Josemaría Escrivá Obras
 
 
 
 
 
 
  Conversations > Women in Social Life and in the Life of the Church > Number 107
107

My previous questions have referred to engagement. Turning to the topic of marriage, what would you advise married women to do to ensure that their marriages continue to be happy with the passing of the years and that they do not give way to monotony? This question may not seem very important but we receive many letters on this subject.

I think it is in fact an important question and therefore the possible solutions are also important even though they may seem very obvious. If a marriage is to preserve its initial charm and beauty, both husband and wife should try to renew their love day after day and that is done through sacrifice, with smiles and also with ingenuity. Is it surprising that a husband who arrives home tired from work begins to lose patience when his wife keeps on and on about everything she thinks has gone wrong during the day? Disagreeable things can wait for a better moment when the husband is less tired and more disposed to listen to them.
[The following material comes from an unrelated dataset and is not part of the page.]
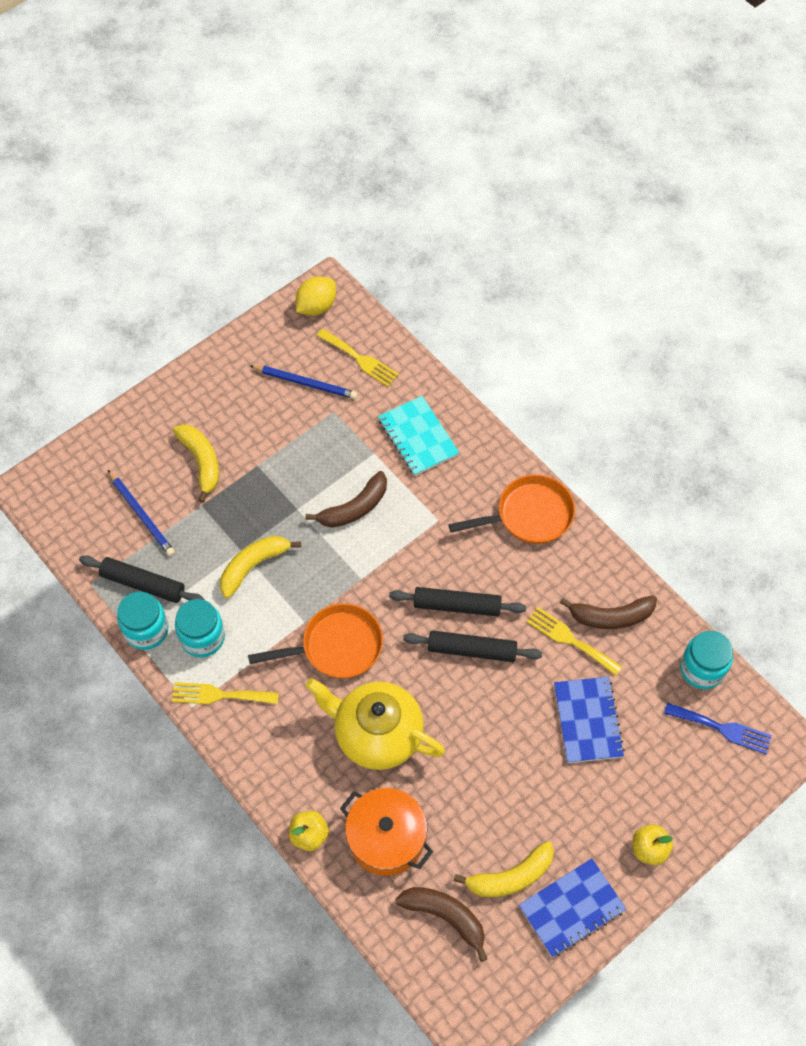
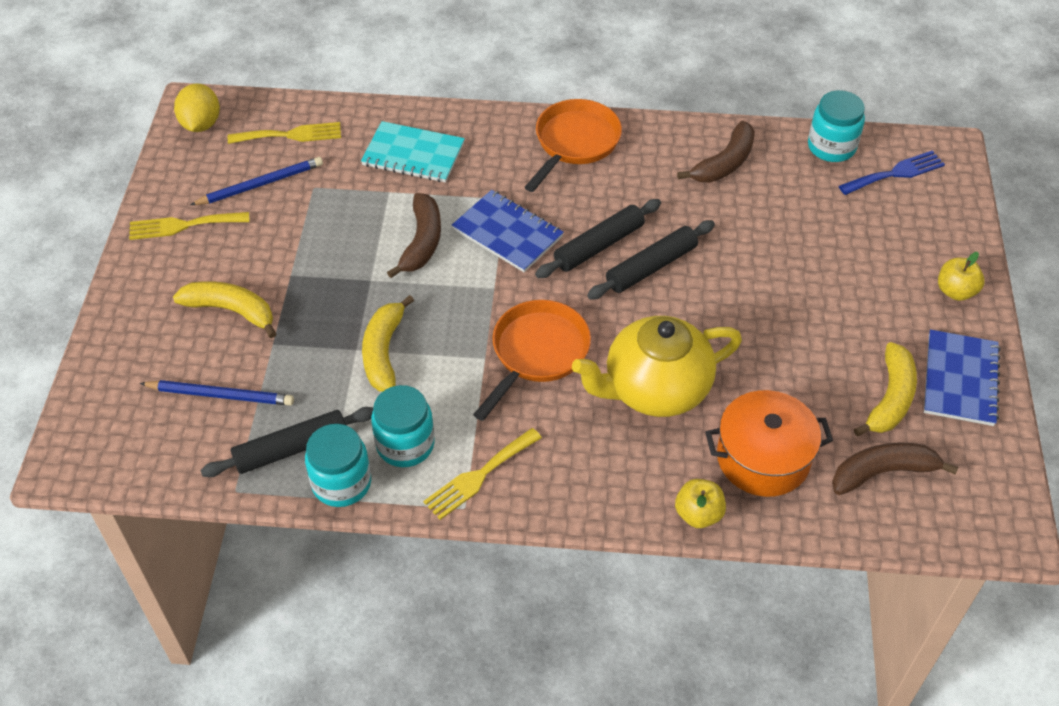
camera: 45 degrees left, 10 degrees down
(570, 639) = (715, 201): yellow fork -> yellow fork (183, 225)
(588, 720) = (800, 244): blue notebook -> blue notebook (507, 233)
Another important thing is personal appearance. And I would say that any priest who says the contrary is a bad adviser. As years go by a woman who lives in the world has to take more care not only of her interior life, but also of her looks. Her interior life itself requires her to be careful about her personal appearance; naturally this should always be in keeping with her age and circumstances. I often say jokingly that older facades need more restoration. It is the advice of a priest. An old Spanish saying goes: 'A well-groomed woman keeps her husband away from other doors.'

That is why I am not afraid to say that women are responsible for eighty per cent of the infidelities of their husbands because they do not know how to win them each day and take loving and considerate care of them. A married woman's attention should be centred on her husband and children as a married man's attention should be centred on his wife and children. Much time and effort is required to succeed in this, and anything which militates against it is bad and should not be tolerated.

There is no excuse for not fulfilling this lovable duty. Work outside the home is not an excuse. Not even one's life of piety can be an excuse because if it is incompatible with one's daily obligations it is not good nor pleasing to God. A married woman's first concern has to be her home. There is an Aragonese saying which goes: 'If through going to church to pray a woman burns her stew, she may be half an angel, but she's half a devil too.' I'd say she was a fully-fledged devil.